=== TEXT BLOCK ===

Everywhere we went, the kids were always singing.  There was music all the time.

The kids had a second lesson on the field notebooks and then Paulo (the scientist) did a presentation on the mangroves showing them how to identify the different types.

We went for a snorkel in the mangroves so the kids could put to use when they just learned.  Paulo would ask them questions like, “What kind of leaves are these”.   The mangroves are amazing and so important to the ecology as they are the nurseries of the world.  This is where everything goes to spawn.  The kids really enjoyed seeing all of the tiny fish.

Next, we went to a little island and it has 7 little houses on it inhabited by a big family (mom, dad, uncle, kids, etc.).  This family takes care of a reserve that is a no-take zone.  We went there to go snorkeling and we broke the kids into four groups.  In each group, we made one kid the “snorkel-master” and they had to give a briefing on the dive including showing the kids what they needed to do to do a backroll off the panga.   One of the kids was especially impressive with his briefing.  He explained to the other kids that they needed to stay away from a large rock because the current is strong.  He was absolutely right.  Some areas the kids may be ignorant but they know the ocean.  It was impressive how he could read the currents.

Another snorkel-master volunteer was one of the girls that originally didn’t know how to swim.  It turned out that she did know how to swim and was just really insecure.  She was selected for the program because she expressed herself so well during her interview, was smart and her grades were excellent.  She just bloomed that week.

The kids had the night off and watched the movie, “Coco”.

JULY 3, 2019 – DAY 4
Carmen Island and Geology Day!

We were so fortunate to have a geologist come on board early in the morning, Dr. Gerardo
Gonzalez Barba.  The kids were really excited to meet him and bombarded him with questions.  Gerardo did a presentation and then we visited three different sites on Carmen Island to see fossils.

On the way back to the boat in the pangas, we came across hundreds of dolphins in crystal clear blue water.  The kids were enthralled and we followed them for a couple of hours. 

This day, during Michael’s economy class, we discussed budgets and income.  The kids said that most of them don’t have any income.  Michael explained that yes, you do.  Your income includes the clothes you wear, your school supplies, whatever money your parents give you for snacks … all of that is income.  He was able to break it down so that the kids were able to really understand the value of money.   

After class, went had more fun snorkeling and we pulled the kids on innertubes with the pangas. 

After dinner, we had another geology presentation and then many of the kids wanted to ride with Geraldo on the panga back to Loreto. 



JULY 4, 2019 – DAY 5
San Josè Island

We went on a morning hike of Honeymoon Cove which is absolutely gorgeous.  We looked at the plants and rock formations. 

Luis Jiménez Rios, one of Quino’s amazing divemasters, certified the kids as first responders.  This wasn’t an hour class like many of us may have done.  This class took days and was very intensive.  Luis gave them theory, how to do a splint, how to handle bleeding and even CPR. 

Later we went kayaking which was hilarious as most of them had never kayaked before.  More new experiences!

=== LISTED RECORDS ===

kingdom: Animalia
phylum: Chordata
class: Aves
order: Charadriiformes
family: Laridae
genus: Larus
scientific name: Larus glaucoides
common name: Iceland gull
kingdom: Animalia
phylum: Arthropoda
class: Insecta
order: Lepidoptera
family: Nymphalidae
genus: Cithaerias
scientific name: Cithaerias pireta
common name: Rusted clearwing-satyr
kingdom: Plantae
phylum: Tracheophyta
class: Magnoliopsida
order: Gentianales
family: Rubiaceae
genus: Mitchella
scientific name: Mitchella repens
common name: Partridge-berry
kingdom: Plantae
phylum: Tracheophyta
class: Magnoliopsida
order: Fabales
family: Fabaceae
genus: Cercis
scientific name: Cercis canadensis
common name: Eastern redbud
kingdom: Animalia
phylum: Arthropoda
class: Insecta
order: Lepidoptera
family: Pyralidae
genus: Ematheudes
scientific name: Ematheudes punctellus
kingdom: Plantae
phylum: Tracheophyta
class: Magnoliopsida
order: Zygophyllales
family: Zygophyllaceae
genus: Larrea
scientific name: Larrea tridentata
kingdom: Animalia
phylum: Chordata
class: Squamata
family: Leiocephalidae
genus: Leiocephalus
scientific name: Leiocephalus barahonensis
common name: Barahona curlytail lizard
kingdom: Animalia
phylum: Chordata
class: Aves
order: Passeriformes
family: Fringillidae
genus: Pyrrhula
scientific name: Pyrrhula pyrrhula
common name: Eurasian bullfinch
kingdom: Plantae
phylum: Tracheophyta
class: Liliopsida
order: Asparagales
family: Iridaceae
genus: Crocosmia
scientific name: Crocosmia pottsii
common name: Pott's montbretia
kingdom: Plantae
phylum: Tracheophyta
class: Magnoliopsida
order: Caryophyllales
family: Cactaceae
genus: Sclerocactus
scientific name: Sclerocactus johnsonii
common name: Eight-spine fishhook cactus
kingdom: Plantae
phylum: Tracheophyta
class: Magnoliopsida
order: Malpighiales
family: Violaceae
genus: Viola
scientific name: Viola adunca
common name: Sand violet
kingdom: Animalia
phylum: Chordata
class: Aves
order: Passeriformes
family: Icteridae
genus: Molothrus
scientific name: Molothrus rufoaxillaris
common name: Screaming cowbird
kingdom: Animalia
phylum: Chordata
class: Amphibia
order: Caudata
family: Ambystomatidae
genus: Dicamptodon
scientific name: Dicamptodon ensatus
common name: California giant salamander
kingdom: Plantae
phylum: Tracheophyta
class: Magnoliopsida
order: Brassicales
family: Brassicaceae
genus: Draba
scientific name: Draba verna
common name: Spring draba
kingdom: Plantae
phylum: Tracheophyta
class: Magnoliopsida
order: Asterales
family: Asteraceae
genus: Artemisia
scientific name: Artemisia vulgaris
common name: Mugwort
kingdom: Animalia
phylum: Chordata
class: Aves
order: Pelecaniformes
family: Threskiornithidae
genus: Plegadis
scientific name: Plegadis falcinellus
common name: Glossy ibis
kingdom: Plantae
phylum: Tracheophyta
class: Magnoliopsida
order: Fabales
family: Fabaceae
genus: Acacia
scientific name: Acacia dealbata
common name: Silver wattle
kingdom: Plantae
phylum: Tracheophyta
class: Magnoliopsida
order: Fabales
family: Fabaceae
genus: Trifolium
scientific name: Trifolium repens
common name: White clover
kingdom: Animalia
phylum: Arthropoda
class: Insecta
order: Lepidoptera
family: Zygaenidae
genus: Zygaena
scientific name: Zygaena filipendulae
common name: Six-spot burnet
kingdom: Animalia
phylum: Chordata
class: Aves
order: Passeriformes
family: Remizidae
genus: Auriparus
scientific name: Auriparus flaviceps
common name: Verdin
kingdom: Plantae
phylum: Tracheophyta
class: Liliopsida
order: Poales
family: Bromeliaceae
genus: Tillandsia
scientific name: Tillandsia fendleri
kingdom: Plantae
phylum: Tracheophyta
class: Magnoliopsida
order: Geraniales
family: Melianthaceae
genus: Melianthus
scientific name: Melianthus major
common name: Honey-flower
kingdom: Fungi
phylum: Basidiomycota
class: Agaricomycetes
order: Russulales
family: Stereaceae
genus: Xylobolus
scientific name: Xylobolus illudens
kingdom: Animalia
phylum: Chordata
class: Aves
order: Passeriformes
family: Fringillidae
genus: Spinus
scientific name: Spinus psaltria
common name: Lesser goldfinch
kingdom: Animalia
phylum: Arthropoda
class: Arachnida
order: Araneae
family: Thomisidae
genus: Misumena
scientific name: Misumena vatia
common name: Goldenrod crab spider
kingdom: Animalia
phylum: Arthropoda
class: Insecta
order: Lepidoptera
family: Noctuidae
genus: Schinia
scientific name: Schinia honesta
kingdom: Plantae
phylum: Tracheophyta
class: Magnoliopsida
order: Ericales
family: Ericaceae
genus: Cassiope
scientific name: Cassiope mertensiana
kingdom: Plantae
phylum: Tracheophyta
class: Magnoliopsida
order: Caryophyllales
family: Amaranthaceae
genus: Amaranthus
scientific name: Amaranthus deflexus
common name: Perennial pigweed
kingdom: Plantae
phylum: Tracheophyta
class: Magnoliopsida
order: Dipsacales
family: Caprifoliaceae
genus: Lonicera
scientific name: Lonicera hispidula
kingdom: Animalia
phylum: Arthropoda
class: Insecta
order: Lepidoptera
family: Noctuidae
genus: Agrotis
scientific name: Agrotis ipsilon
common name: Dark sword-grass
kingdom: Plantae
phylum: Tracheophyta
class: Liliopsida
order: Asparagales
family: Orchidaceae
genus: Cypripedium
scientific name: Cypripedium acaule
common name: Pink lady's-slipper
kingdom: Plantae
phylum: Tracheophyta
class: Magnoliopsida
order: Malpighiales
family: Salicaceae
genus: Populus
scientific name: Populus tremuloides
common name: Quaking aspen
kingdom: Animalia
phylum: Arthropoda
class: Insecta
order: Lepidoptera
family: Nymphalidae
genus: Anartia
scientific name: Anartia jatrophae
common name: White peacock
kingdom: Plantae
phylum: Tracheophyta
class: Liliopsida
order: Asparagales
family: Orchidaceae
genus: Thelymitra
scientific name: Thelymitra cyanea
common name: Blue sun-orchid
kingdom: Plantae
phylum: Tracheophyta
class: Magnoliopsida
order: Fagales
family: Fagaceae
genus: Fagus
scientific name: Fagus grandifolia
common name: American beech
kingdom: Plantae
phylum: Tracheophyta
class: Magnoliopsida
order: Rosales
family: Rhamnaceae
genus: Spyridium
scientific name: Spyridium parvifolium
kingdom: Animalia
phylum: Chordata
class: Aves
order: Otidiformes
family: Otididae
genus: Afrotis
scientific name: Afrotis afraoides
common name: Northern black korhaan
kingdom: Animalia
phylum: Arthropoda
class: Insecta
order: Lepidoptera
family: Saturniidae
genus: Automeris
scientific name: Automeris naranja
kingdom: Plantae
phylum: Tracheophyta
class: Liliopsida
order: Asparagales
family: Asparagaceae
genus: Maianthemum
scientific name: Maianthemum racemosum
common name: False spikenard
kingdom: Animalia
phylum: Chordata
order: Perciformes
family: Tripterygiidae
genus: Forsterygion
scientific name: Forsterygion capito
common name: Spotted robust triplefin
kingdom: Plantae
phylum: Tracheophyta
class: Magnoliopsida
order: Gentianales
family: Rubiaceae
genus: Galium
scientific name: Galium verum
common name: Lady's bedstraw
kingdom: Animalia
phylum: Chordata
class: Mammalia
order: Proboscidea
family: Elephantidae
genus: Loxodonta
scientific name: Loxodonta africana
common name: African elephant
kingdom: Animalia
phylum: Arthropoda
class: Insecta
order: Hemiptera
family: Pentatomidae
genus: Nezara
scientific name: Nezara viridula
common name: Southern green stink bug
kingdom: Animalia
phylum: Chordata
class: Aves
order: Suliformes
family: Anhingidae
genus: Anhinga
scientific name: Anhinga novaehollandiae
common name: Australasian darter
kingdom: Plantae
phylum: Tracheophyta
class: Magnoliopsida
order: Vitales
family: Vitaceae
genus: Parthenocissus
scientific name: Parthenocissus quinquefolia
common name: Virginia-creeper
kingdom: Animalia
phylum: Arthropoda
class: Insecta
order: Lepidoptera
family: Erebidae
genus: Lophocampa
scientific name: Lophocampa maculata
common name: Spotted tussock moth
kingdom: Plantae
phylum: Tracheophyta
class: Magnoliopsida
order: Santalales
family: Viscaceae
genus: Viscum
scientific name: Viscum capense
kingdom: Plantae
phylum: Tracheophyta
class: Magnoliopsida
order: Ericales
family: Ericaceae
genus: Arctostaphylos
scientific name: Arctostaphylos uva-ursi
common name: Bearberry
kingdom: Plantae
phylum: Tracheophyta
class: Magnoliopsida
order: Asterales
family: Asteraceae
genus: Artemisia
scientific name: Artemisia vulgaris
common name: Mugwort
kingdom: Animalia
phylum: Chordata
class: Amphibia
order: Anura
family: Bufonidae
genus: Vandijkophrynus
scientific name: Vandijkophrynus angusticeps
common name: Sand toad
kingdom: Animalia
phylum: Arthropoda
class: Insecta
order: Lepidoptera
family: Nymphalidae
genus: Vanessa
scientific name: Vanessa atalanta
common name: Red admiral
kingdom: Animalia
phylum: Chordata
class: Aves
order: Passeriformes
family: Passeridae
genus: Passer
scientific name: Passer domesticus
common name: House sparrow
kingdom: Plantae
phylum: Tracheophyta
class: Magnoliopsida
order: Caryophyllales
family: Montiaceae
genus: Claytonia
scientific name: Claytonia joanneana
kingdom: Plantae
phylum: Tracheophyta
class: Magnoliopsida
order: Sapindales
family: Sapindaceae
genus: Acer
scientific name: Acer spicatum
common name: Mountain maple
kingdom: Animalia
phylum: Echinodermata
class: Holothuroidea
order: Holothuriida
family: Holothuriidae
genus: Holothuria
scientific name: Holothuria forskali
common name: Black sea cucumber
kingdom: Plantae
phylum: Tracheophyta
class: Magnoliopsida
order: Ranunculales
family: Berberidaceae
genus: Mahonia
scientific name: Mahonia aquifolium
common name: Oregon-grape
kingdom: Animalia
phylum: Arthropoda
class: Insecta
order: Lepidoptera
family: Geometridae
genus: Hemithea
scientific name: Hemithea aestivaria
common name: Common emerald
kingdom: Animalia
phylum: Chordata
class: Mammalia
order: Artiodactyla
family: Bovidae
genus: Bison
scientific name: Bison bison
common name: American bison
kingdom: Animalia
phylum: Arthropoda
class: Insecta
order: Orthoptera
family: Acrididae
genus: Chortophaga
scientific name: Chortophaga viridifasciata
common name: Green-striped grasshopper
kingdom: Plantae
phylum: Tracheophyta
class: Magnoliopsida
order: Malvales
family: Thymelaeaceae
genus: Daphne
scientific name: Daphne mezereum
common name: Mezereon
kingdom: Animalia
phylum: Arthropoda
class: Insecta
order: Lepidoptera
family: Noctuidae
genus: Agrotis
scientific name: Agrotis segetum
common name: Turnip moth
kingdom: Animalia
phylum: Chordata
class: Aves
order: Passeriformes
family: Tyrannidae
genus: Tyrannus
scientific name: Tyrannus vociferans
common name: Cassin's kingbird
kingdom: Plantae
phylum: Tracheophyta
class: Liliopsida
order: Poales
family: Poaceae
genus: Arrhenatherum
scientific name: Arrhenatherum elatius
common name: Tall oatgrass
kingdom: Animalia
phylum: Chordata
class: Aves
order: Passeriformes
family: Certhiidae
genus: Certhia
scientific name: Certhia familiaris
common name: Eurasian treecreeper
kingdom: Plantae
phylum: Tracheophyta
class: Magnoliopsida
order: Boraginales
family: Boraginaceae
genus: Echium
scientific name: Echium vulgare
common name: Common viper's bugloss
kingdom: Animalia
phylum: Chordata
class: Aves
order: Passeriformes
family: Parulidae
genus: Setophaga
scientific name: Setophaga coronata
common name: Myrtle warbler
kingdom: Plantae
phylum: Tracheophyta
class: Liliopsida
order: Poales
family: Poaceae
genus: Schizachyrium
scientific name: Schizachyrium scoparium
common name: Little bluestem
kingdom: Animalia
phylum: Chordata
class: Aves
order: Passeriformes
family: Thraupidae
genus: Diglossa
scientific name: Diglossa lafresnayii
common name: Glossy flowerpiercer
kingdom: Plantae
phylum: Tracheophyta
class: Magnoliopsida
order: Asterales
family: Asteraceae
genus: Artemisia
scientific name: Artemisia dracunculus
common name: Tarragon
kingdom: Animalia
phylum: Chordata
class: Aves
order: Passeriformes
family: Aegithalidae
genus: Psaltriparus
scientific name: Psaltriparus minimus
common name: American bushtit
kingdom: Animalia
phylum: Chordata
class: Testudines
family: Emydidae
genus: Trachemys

===

# SHORT EXERCISE:
According to the trip account, who certified the kids as first responders? The entries have no connection to the trip account.

# ANSWER FOR THIS EXERCISE:
Luis Jiménez Rios, one of Quino's divemasters, certified them.